▸ **ESTRATTO DELLA PAGINA**:
-- -- --
Biocombustibili dai rifiuti e dagli oli alimentari esausti

L’unione fa la forza, e promuove l’economia circolare e la sostenibilità. È il risultato dell’accordo tra l’azienda di ristorazione e facility services Camst group e la multiutility Hera, che nel 2020 hanno firmato una partnership per produrre biocombustibili dai rifiuti organici e dagli oli alimentari esausti raccolti nei punti ristorazione Camst sul territorio emiliano-romagnolo.

Molto soddisfacente il bilancio dell’ultimo anno di collaborazione: da 421 tonnellate di rifiuti organici raccolti e conferiti nell’impianto Herambiente di Sant’Agata Bolognese (BO), sono stati prodotti più di 32mila metri cubi di biometano, un combustibile 100% rinnovabile con impatti ambientali notevolmente inferiori rispetto ai combustibili di origine fossile. Si tratta di un quantitativo che consentirebbe a 23 auto di media cilindrata di percorrere in un anno circa 460mila km (considerando una percorrenza media di 20mila km/anno). Con questa produzione di biometano si evita il consumo di 25 tonnellate di petrolio equivalente e l’emissione di quasi 60 tonnellate di anidride carbonica, pari all’assorbimento generato da circa 3mila piante di medio fusto.
-- -- --
▸ **DATI DA ESAMINARE**:
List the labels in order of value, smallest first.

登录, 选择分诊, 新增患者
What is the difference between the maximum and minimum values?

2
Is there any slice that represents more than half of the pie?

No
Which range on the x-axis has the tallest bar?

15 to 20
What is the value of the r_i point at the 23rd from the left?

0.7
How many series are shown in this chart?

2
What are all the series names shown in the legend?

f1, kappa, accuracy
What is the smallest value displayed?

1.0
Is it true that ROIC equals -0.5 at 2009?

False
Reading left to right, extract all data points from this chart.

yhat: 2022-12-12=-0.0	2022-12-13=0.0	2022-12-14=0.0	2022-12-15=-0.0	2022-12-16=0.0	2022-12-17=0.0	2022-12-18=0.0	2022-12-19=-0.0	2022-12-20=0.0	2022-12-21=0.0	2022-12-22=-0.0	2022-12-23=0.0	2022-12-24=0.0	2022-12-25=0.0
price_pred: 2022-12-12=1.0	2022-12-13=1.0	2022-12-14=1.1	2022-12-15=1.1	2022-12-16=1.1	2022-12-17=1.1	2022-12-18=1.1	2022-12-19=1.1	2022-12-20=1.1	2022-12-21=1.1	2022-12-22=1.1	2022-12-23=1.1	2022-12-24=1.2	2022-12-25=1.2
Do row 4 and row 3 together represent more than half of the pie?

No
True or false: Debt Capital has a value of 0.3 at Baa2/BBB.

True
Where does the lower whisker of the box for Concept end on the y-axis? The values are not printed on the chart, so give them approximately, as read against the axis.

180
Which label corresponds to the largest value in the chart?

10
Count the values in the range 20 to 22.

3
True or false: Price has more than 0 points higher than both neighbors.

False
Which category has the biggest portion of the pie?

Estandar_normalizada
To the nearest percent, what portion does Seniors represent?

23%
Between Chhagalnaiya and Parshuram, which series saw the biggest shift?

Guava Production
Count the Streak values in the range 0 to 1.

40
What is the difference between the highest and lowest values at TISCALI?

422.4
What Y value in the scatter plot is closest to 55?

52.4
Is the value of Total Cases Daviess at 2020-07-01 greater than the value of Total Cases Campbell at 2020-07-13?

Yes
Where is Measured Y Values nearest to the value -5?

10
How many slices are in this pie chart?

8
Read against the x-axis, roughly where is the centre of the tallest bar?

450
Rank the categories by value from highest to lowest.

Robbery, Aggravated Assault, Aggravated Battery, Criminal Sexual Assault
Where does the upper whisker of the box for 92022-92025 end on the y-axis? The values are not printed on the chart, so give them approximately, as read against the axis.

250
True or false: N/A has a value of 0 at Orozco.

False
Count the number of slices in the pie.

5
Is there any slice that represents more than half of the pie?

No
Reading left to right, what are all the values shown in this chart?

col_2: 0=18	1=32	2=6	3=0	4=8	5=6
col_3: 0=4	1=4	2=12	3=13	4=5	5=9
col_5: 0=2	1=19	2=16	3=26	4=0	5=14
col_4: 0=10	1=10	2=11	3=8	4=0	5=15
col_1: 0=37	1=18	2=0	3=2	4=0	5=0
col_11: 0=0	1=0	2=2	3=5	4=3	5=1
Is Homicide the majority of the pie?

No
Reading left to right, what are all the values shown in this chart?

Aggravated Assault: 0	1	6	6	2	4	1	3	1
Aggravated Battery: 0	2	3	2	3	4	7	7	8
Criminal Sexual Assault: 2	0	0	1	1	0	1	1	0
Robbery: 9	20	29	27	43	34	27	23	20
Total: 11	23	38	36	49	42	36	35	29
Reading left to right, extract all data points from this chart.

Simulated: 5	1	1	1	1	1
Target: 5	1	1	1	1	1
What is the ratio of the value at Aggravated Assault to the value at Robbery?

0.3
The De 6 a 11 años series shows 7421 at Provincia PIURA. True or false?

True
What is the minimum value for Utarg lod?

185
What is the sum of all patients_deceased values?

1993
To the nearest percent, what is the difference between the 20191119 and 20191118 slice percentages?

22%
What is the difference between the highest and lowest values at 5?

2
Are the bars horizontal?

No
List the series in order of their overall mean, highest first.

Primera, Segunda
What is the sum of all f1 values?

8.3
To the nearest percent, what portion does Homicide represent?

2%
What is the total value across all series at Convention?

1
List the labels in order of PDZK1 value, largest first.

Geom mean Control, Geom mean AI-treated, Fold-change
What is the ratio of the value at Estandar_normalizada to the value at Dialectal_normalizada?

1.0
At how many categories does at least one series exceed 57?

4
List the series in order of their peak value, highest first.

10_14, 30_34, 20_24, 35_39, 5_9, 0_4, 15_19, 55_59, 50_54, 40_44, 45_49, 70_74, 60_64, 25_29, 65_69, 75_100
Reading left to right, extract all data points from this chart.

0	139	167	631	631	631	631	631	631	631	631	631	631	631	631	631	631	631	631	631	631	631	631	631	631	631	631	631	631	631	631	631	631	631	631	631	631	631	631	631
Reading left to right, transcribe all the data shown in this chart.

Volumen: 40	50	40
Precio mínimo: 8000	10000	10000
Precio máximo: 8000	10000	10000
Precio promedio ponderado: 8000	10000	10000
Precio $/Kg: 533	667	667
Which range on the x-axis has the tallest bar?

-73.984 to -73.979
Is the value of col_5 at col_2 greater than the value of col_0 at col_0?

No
-- -- --
▸ **ESERCIZI PROPOSTI**:
**a)** Restituisca dall'estratto sui biocombustibili il passo che va da "Molto soddisfacente il" fino a "di medio fusto." compreso.
**b)** Secondo l'estratto sui biocombustibili, in quale impianto sono stati conferiti i rifiuti organici raccolti?
**c)** Prosegua il testo sui biocombustibili dai rifiuti e dagli oli alimentari esausti a partire dalla sua ultima frase.

▸ **RISPOSTE AGLI ESERCIZI**:
**a)**
Molto soddisfacente il bilancio dell’ultimo anno di collaborazione: da 421 tonnellate di rifiuti organici raccolti e conferiti nell’impianto Herambiente di Sant’Agata Bolognese (BO), sono stati prodotti più di 32mila metri cubi di biometano, un combustibile 100% rinnovabile con impatti ambientali notevolmente inferiori rispetto ai combustibili di origine fossile. Si tratta di un quantitativo che consentirebbe a 23 auto di media cilindrata di percorrere in un anno circa 460mila km (considerando una percorrenza media di 20mila km/anno). Con questa produzione di biometano si evita il consumo di 25 tonnellate di petrolio equivalente e l’emissione di quasi 60 tonnellate di anidride carbonica, pari all’assorbimento generato da circa 3mila piante di medio fusto.

**b)** Nell'impianto Herambiente di Sant'Agata Bolognese (BO).

**c)**
Numeri importanti anche per quanto riguarda l’olio esausto. Nel 2021 ne sono state raccolte circa 20 tonnellate, trasformate in quasi 23mila litri di biocarburante idrogenato, un risparmio annuale di 19 tonnellate equivalenti di petrolio, nonché di 63 tonnellate di anidride carbonica, pari all’assorbimento generato da circa 3.150 piante di medio fusto. A questo progetto ha contribuito anche il territorio romagnolo, con oltre 1300 kg di olio trasformati in più di 1130 litri di biocarburante idrogenato nel Ravennate; circa 450 kg di olio trasformati in quasi 400 litri di biocarburante idrogenato nella provincia di Forlì-Cesena; 150 kg di olio trasformati in 130 litri di biocarburante idrogenato a Riccione. Primi passi del tutto incoraggianti, che stanno già facendo riflettere i due gruppi coinvolti su nuove azioni in partnership, sempre nella direzione dello sviluppo sostenibile.